ACTIVITIES =>
1. In the conversation about 1980s one-hit wonders, translate this sentence into Spanish: "But I think that’s a bit of useless trivia I have retained."
2. Reproduce part of the conversation about 1980s one-hit wonders word for word, starting with "And what’s the" and going on through "of them, though.".
3. In the conversation about 1980s one-hit wonders, which song does Tara say they both agreed to include?

Tara: I agree. Very catchy. But! That video is just a waste of tape.
Michael: There were lots of things wasted in the ‘80’s remember …
Tara: No comment.
Michael: *snort*
Tara: I think we both agreed to include Dexy’s Midnight Runners‘ Come On Eileen because well, who does not know it from beginning to end? Who amongst us children of the 80’s did not have some “arms over the shoulders of your buddies” sway-athon to this song? It’s a happy tune. I like it.
Michael: That it is … but … I don’t recall any “sway-athons” in my past.
And what’s the deal with the dorky hats and overalls? I have a theory about One Hit Wonder tunes: Maybe they wouldn’t be so “one-offish” if they weren’t made to harbor such doofus stories and images.
Tara: Don’t quote me (because I hate being quoted) but I think I saw on Pop Up Video on VH1 that they chose the overalls to try to convey the “everyday working man” image of their town where I do believe this was shot. Or? I could be full of it. I don’t know. But I think that’s a bit of useless trivia I have retained.
Michael: Maybe in England the “everyday working man” wears overalls … but it’s a foreign concept to this guy.
But again … catchy tune. Glad that was the end of them, though.

SUPPLIED INFORMATION =>
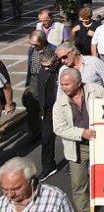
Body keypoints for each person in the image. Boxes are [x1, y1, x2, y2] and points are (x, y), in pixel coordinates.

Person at [53, 68, 104, 212]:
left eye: (67, 84)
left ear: (78, 83)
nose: (63, 87)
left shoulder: (95, 90)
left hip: (100, 143)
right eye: (61, 84)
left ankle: (101, 203)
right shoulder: (59, 104)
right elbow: (59, 128)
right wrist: (82, 133)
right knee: (79, 184)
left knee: (102, 178)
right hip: (77, 147)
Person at [0, 156, 74, 211]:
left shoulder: (56, 199)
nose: (10, 195)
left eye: (16, 188)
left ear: (31, 182)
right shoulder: (1, 203)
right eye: (5, 189)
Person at [35, 50, 61, 181]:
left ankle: (76, 164)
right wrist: (41, 111)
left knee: (71, 139)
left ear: (56, 62)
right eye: (43, 66)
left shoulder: (63, 70)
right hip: (48, 112)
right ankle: (48, 166)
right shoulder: (42, 72)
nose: (46, 69)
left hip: (63, 109)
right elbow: (40, 92)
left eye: (49, 66)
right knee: (46, 139)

OUTPUTS BY TASK =>
1. Pero creo que es un dato curioso e inútil que he retenido.

2.
And what’s the deal with the dorky hats and overalls? I have a theory about One Hit Wonder tunes: Maybe they wouldn’t be so “one-offish” if they weren’t made to harbor such doofus stories and images.
Tara: Don’t quote me (because I hate being quoted) but I think I saw on Pop Up Video on VH1 that they chose the overalls to try to convey the “everyday working man” image of their town where I do believe this was shot. Or? I could be full of it. I don’t know. But I think that’s a bit of useless trivia I have retained.
Michael: Maybe in England the “everyday working man” wears overalls … but it’s a foreign concept to this guy.
But again … catchy tune. Glad that was the end of them, though.

3. Dexy’s Midnight Runners’ "Come On Eileen."